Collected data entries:
▶

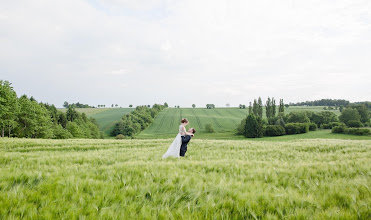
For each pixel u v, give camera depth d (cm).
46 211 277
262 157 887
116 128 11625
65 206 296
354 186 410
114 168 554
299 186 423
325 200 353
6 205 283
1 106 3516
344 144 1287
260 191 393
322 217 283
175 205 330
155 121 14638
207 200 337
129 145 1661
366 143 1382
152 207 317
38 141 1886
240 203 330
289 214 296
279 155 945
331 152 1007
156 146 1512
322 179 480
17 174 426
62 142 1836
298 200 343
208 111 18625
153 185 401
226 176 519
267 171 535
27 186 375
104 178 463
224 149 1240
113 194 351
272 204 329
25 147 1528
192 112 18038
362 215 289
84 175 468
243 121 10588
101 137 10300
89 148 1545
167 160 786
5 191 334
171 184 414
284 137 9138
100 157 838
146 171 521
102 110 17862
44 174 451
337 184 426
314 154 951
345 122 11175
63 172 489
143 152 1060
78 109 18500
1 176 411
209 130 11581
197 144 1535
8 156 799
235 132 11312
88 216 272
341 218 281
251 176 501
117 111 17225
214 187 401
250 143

◀

▶ _What is needed_
Give back the lines above exactly, from the one with "167 160 786" through the last line.

▶ _Result for this exercise_
167 160 786
5 191 334
171 184 414
284 137 9138
100 157 838
146 171 521
102 110 17862
44 174 451
337 184 426
314 154 951
345 122 11175
63 172 489
143 152 1060
78 109 18500
1 176 411
209 130 11581
197 144 1535
8 156 799
235 132 11312
88 216 272
341 218 281
251 176 501
117 111 17225
214 187 401
250 143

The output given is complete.